*** PROVIDED INFORMATION ***

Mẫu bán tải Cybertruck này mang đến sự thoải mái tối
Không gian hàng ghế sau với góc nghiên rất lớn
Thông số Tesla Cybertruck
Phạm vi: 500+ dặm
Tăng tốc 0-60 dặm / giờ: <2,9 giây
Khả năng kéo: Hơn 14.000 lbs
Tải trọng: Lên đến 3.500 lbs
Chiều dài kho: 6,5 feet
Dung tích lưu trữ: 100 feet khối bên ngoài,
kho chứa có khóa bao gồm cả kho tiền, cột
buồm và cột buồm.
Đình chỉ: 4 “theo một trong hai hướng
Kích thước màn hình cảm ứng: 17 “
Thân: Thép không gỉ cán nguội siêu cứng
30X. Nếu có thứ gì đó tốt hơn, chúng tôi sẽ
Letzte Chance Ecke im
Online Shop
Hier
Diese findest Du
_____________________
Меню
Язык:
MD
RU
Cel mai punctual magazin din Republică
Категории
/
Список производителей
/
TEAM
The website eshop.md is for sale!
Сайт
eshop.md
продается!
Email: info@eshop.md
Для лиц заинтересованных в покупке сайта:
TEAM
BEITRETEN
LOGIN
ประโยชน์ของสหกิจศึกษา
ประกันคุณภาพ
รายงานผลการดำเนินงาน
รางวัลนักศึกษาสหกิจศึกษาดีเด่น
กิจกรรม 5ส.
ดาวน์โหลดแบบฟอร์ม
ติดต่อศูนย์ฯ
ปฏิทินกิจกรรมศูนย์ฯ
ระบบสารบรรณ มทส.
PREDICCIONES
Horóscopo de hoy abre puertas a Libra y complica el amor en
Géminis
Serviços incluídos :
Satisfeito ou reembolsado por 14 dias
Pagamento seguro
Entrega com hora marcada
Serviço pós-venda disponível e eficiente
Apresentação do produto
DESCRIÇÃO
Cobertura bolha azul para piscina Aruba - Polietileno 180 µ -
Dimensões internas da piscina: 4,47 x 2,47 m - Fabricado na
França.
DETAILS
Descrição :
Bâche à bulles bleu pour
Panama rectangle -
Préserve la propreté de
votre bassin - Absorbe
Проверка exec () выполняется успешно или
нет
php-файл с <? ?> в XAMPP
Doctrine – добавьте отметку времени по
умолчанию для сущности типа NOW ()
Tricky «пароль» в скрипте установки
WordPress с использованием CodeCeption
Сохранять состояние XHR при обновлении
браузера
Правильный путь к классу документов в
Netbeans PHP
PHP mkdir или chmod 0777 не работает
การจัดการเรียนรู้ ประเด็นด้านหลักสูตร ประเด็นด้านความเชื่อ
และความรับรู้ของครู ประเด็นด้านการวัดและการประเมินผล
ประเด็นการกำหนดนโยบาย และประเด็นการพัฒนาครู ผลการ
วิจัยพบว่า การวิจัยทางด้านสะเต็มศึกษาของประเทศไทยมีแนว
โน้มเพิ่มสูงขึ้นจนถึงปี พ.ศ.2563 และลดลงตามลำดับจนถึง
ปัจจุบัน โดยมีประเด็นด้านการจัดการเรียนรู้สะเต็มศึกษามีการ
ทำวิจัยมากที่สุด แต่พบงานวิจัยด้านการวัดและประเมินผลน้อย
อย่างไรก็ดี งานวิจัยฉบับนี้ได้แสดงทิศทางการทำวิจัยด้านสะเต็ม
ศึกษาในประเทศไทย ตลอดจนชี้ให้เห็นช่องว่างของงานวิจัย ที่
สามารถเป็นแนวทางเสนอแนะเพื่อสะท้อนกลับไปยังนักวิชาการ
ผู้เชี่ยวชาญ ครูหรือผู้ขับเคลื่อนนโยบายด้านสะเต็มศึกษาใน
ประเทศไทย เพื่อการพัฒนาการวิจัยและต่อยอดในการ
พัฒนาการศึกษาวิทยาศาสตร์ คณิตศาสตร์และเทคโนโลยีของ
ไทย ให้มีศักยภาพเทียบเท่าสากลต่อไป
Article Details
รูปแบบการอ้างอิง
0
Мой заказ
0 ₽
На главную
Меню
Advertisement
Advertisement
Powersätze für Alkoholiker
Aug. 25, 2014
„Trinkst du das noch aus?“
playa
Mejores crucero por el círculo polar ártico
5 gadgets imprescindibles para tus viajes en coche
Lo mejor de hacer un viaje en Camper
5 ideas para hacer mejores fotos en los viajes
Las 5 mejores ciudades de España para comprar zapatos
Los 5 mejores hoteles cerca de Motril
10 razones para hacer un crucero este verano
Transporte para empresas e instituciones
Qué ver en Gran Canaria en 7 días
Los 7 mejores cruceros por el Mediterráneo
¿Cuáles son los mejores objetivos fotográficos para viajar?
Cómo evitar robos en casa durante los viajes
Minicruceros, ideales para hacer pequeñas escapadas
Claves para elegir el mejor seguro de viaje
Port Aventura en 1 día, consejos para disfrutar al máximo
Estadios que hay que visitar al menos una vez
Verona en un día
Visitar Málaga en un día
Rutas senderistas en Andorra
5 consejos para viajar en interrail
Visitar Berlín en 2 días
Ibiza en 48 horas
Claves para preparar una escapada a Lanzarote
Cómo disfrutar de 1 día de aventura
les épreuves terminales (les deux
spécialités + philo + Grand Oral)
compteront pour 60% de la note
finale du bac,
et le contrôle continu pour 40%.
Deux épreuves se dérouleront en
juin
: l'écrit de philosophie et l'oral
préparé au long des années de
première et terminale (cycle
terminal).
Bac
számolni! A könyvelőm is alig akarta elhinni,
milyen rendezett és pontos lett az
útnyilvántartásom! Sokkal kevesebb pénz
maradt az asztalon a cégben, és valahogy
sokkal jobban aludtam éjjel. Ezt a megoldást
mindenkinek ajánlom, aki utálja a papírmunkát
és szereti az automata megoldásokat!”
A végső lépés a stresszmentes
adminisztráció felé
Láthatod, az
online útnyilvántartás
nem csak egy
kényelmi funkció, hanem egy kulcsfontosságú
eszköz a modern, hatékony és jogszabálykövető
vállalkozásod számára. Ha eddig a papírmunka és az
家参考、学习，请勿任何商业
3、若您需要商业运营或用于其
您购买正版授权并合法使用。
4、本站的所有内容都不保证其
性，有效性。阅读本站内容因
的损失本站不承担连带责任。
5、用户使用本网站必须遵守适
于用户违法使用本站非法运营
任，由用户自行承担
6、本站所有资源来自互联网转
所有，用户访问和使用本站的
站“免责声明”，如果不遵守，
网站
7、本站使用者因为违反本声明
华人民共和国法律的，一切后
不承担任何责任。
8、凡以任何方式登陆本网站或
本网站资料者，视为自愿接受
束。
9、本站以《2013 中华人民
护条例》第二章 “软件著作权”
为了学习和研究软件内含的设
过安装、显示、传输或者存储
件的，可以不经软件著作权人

***

● **EXERCISE GOAL**: Return the lines unchanged, beginning with the first line and ending after the line that contains "Letzte Chance Ecke im".

● **ANSWER FOR THE TASK**:
Mẫu bán tải Cybertruck này mang đến sự thoải mái tối
Không gian hàng ghế sau với góc nghiên rất lớn
Thông số Tesla Cybertruck
Phạm vi: 500+ dặm
Tăng tốc 0-60 dặm / giờ: <2,9 giây
Khả năng kéo: Hơn 14.000 lbs
Tải trọng: Lên đến 3.500 lbs
Chiều dài kho: 6,5 feet
Dung tích lưu trữ: 100 feet khối bên ngoài,
kho chứa có khóa bao gồm cả kho tiền, cột
buồm và cột buồm.
Đình chỉ: 4 “theo một trong hai hướng
Kích thước màn hình cảm ứng: 17 “
Thân: Thép không gỉ cán nguội siêu cứng
30X. Nếu có thứ gì đó tốt hơn, chúng tôi sẽ
Letzte Chance Ecke im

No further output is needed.